A 45 year old man comes to the physician for an annual maintenance examination. he is 183 cm tall and weighs 86 KG BMI is 26 Kg/m2. CBC shows no abnormalities. The avg of 2 fasting serum lipid studies shows a total cholestrol of 200 mg/dl. HDL is 50 mg/dL, and triglycerides of 550 mg?dL. In addition to suggesting lifestyle changes it is most appropriate for the physician to prescribe which of the following drugs?
A) Colestipol
B) Ezetimibe
C) Fenofibrate
D) Orlistat
E) Simvastatin
 
can someone please help me with this question?

A 45 year old man comes to the physician for an annual maintenance examination. he is 183 cm tall and weighs 86 KG BMI is 26 Kg/m2. CBC shows no abnormalities. The avg of 2 fasting serum lipid studies shows a total cholestrol of 200 mg/dl. HDL is 50 mg/dL, and triglycerides of 550 mg?dL. In addition to suggesting lifestyle changes it is most appropriate for the physician to prescribe which of the following drugs?
A) Colestipol
B) Ezetimibe
C) Fenofibrate
D) Orlistat
E) Simvastatin

Fibrates are used for Triglycerides... which seems to be very high in this patient.
 
Is there a specific reason we were supposed to be led to Kaposi's sarcoma (vs.

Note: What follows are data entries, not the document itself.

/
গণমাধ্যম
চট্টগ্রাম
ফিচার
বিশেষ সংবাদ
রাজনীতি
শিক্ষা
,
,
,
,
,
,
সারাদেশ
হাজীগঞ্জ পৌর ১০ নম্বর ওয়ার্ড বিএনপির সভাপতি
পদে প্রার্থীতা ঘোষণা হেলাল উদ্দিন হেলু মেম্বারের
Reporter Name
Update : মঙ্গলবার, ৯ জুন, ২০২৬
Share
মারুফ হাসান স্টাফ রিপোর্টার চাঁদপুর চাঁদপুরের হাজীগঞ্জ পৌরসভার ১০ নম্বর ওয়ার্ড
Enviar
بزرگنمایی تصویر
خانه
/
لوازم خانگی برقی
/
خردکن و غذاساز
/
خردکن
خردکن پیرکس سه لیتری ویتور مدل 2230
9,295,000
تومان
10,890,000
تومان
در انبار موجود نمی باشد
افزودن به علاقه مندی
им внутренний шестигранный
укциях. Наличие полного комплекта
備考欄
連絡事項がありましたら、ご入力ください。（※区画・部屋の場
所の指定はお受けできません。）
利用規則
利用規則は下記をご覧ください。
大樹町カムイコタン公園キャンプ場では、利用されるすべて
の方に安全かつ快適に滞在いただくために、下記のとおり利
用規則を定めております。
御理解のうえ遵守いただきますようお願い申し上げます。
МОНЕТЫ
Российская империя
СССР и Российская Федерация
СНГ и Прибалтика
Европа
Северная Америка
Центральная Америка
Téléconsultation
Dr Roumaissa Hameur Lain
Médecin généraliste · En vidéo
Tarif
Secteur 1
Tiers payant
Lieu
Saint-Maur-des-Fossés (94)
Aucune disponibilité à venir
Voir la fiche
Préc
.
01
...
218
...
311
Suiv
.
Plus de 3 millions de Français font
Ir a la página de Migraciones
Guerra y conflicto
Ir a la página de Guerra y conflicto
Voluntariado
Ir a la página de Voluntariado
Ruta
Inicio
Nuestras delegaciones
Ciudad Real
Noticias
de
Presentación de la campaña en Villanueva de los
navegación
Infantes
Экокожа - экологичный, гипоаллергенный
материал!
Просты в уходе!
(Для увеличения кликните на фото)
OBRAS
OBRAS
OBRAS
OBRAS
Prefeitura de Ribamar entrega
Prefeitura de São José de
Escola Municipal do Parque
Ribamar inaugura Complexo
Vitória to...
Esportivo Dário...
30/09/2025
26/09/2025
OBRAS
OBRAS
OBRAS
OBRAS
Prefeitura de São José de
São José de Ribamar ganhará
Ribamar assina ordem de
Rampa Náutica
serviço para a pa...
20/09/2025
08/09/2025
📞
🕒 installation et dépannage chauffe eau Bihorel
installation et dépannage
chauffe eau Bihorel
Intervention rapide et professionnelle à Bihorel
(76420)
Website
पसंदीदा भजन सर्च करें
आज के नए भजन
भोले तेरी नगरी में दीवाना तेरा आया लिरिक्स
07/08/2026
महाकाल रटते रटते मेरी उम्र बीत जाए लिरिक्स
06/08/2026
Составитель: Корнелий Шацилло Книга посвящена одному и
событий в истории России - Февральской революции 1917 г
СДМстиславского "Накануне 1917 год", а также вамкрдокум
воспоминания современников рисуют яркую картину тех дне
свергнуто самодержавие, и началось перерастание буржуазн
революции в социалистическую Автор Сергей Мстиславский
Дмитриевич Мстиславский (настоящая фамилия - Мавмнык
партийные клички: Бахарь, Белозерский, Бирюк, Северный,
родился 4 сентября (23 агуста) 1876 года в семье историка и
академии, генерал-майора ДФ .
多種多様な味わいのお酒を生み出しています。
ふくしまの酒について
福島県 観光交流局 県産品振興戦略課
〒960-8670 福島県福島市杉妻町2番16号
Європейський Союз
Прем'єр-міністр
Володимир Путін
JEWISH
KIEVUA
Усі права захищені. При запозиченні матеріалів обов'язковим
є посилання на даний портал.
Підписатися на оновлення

BA) for the dude's foot rash? I chose antibiotic because I remember Sattar saying all you need for KS is HAART, so I didn't figure you'd need anything else. Several sources have said the only way to differentiate is based on the presence of neutros in BA and lymphos in KS, but we weren't given that info.
 
An experimental animal is created that has a defect in an innate gastrointestinal defense mechanism. Organism is found to have decreased HCl prod. After 2 months on biopsy gastric fundus and body show decreased mucosal thickness and hyperplasia of enterochromaffin like cells. This closely resembles?
- Chronic gastritis is the answer
But why not Peptic ulcer disease - Gastric ulcer type ?
 
1. An 8 year old girl is brought to the physician by her mother because of a 3 week history of poor feeding chronic diarrhea and pale foul smelling stools.
Mother says the symptoms began with colicky abdominal pain following introduction of solid food to the infant;s diet. There is hsitory of gluten senstivity. She is 60th percentile and 25th percentile for length and weight.
P/E Normal

Which cell is dysfunctional:
a. enterocyte
b. goblet
c. paneth (x incorrect)
d. parietal
e. serosal


I don't think it's in my list of questions I got wrong. And I believe I chose a) enterocyte. I'm not sure if my thinking is correct, but I was thinking gluten sensitivity...celiac dz & absorption problems...and absorption of nutrients is by the enterocytes in the villi.